Wolfsburg ist nicht gerade bekannt für seine verwinkelten Gassen, geschichtsträchtigen Orte oder besonderen Sehenswürdigkeiten. Wer einen Blick hinter die bekannte Fassade aus VW-Werk und Autostadt wirft, entdeckt in einer kleinen Seitenstraße mit Kopfsteinpflaster aber das Gegenstück zur hektischen Autoindustrie: das Atelier Café. Im ursprünglichen Kern der Stadt direkt neben der St. Annen Kirche gelegen, wurde ein historisches, altes Bauernhaus zum Café mit einem liebevoll angelegten Garten voller Hortensien umgebaut.
Das Konzept: Heimat und eine Prise Übertreibung. Wie passt das zusammen? Eigentlich ist es ganz einfach: regionale Produkte und gleichzeitig die volle Vielfalt. Deshalb gibt es bei Tobias Senft nicht nur einen oder zwei Aufstriche zum Frühstück, sondern gleich um die hundert. Dazu zählen bekannte bis ungewöhnliche Marmeladen, von der eigenen Marmeladenfrau hergestellt. Milchsorten gibt es bis zu sieben Stück und bei den Cerealien sind es inzwischen 80. „Mit der Zeit kamen immer mehr Sorten dazu, die von den Gästen nachgefragt und ins Sortiment aufgenommen wurden. Für die kleinen Gäste haben wir auch M&Ms und gebrannte Mandeln – ehrlich gesagt, freuen sich darüber auch die großen Gäste“, erklärt Tobias Senft schmunzelnd.
Das Mikrounternehmen
Das Wasser der Marke Tobiquell gehört ebenfalls Tobias Senft. Obwohl er inzwischen 52 Kunden beliefert und auch im Großhandel vertreten ist, zählt für ihn die Nähe zum Kunden: „Ich lege viel Wert auf persönlichen Kontakt und Flexibilität. Wenn jemand abends merkt, dass er noch eine Kiste mehr braucht, setze ich mich ins Auto und fahre los. Das rentiert sich nicht immer – aber ich mache es trotzdem“, gibt er lachend zu.

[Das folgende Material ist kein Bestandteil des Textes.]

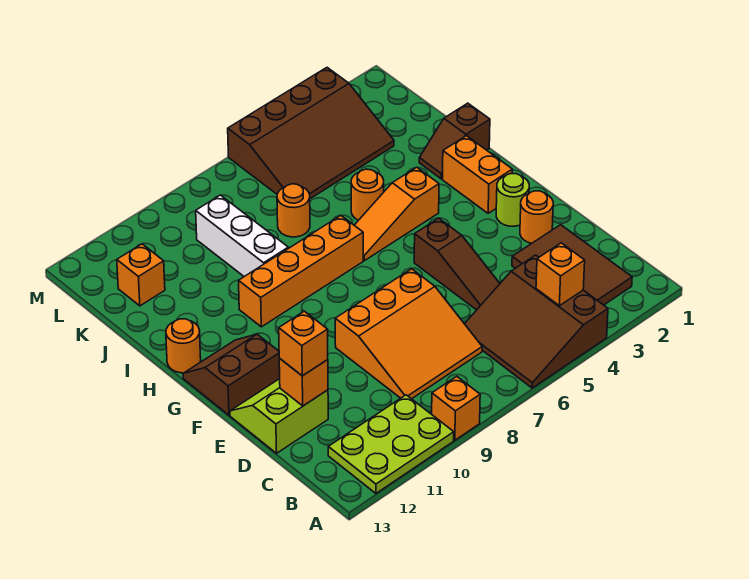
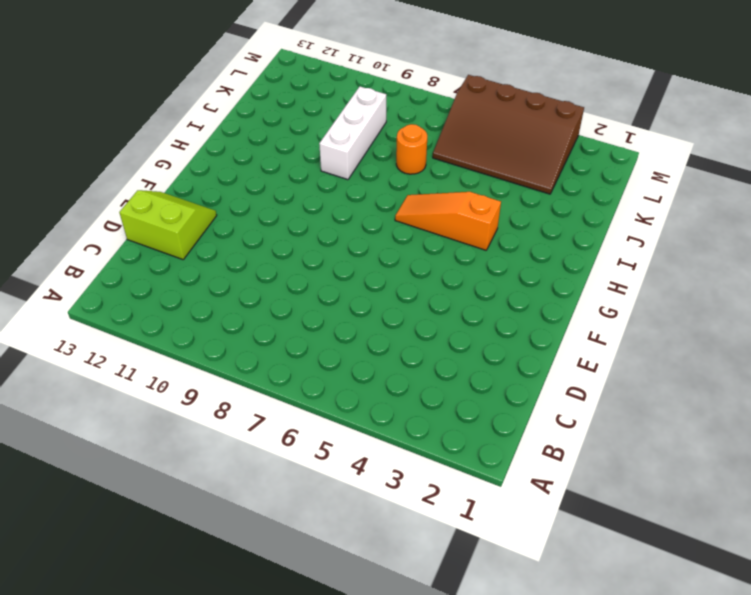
none -> brown slope A4:C6 level 1 top 4
none -> orange brick A9 level 1
none -> lime plate A10:B12 level 1

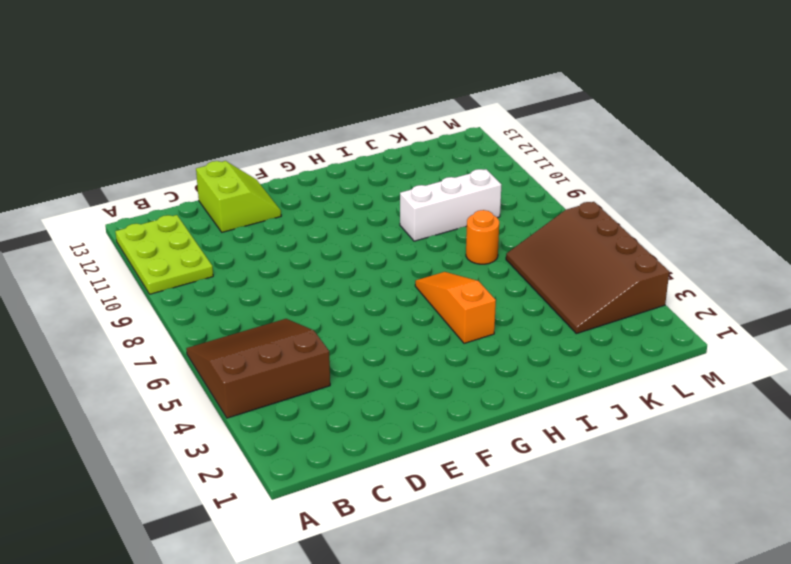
none -> orange brick A9 level 1
none -> brown tile B2:D3 level 1
none -> orange slope C7:E9 level 1 top E

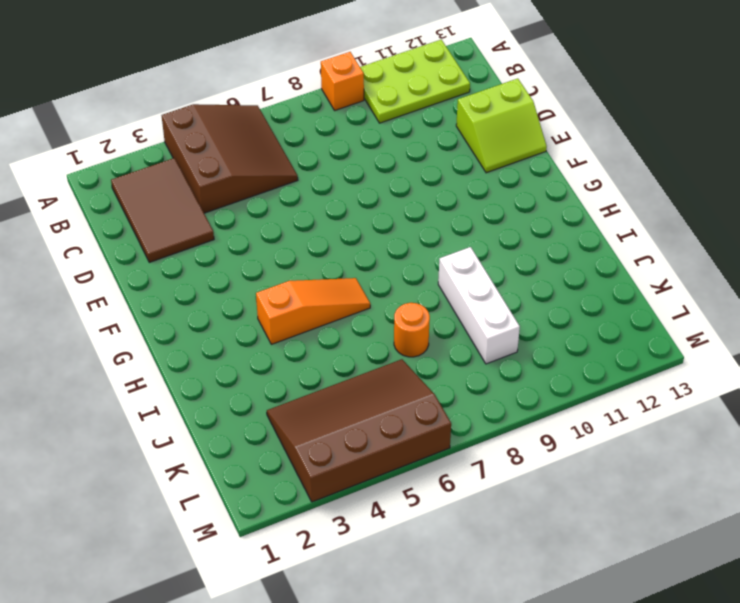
none -> orange slope C7:E9 level 1 top E
none -> brown slope D5:F5 level 1 top F
none -> orange round brick E2 level 1

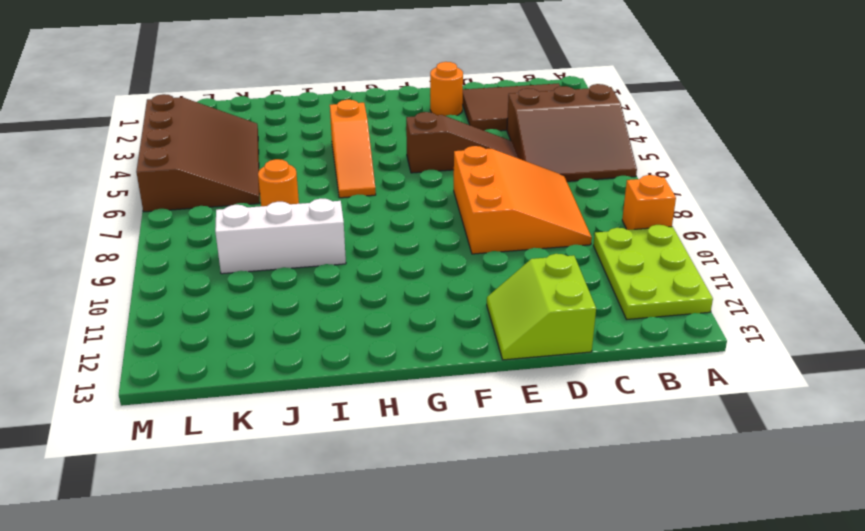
none -> lime round brick F2 level 1
none -> brown slope F12:G13 level 1 top F
none -> orange brick G2:H2 level 1

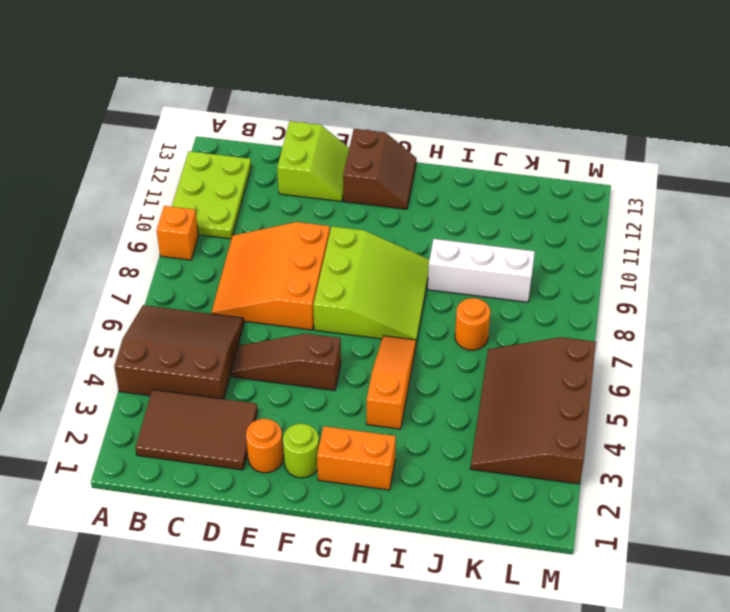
lime slope F7:H9 level 1 top F -> orange brick H7:H10 level 1
none -> orange round brick H13 level 1
none -> brown slope I1:I2 level 1 top 1
none -> orange round brick I5 level 1

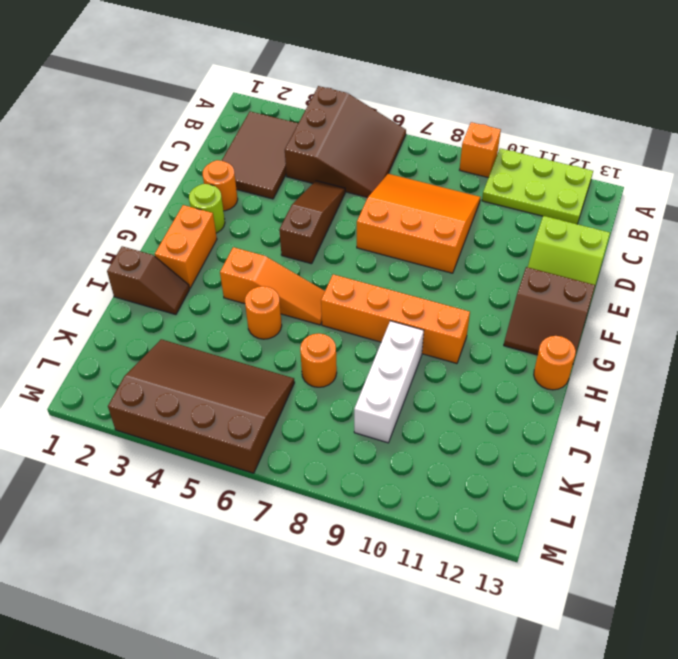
none -> orange brick K12 level 1
none -> orange brick B4 level 2
none -> orange brick D12 level 2

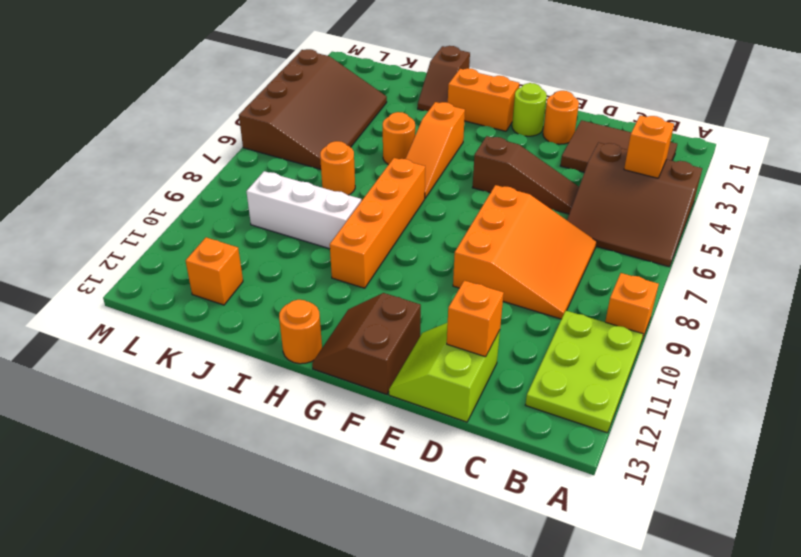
none -> orange brick D12 level 3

Dass das Wasser für ihn etwas Besonderes ist, merkt man nicht nur an seinem persönlichen Service. Billiglöhne gibt es auf keiner Station der Produktion, die Flasche wird nachhaltig mit veganem Kleber und wenig Papier bedruckt und manchmal wird auch mit dem Lastenfahrrad statt mit dem Auto ausgeliefert. „Die CO2-Bilanz muss stimmen, auch für unsere Kunden. Ich verkaufe mein Wasser nicht nur, ich suche dafür ein schönes Zuhause“, beschreibt der Inhaber den Qualitätsgedanken. Im Gegensatz zu anderen Wasserherstellern liefert er seine Glasflaschen nur in zwei Sorten statt drei: naturell und feinperlig. Der Kohlensäuregehalt des feinperligen Premiumwassers liegt zwischen Medium und Sprudel, sodass es pur sowie als Schorle schmeckt. Für die Präsentation des Wassers im Hotelzimmer gibt es auch Holzbehälter für je eine Flasche und ein Glas – hergestellt in einer Behindertenwerkstatt in Wolfsburg.
Mädchen für alles
Das Atelier Café, der Wasseranbieter Tobiquell, ein Gourmetsortiment (Tobi Gourmet) und das Hotel Einschlaf gehören zum Portfolio von Tobias Senft. Er springt ein, wenn Personal fehlt, liefert Wasser nach, wo es gebraucht wird und hilft im Hotel, auch wenn es nur drei Zimmer hat. Zeit für die Familie hat er trotzdem. „Das alles geht nur mit sehr viel Spaß und Liebe. Wir haben mit dem Café vor über 20 Jahren angefangen und es stetig ausgebaut und weiter entwickelt. Manchmal macht es die Bürokratie schwer, aber alle, die im Café arbeiten, tun es, weil sie es lieben – nicht primär des Geldes wegen“, beschreibt Tobias Senft den Alltag.
Das merken Gäste auch daran, dass sie den Platz im Café solange besetzen können, wie sie wollen. Kein Tisch wird doppelt vergeben, die Außenplätze können spontan besetzt werden. Im unkomplizierten Atelier Café kommen die Gäste zur Ruhe. Die Kundennähe und dass Tobias Senft es gar nicht erst versucht, perfekt zu sein, sondern einfach er selbst bleibt, machen das Café zu etwas Besonderem. Dabei ist er an perfekt ziemlich nah dran – und wer weiß: Vielleicht ist die 37. Marmeladensorte, die sich heute jemand gewünscht hat, nächste Woche schon im Sortiment.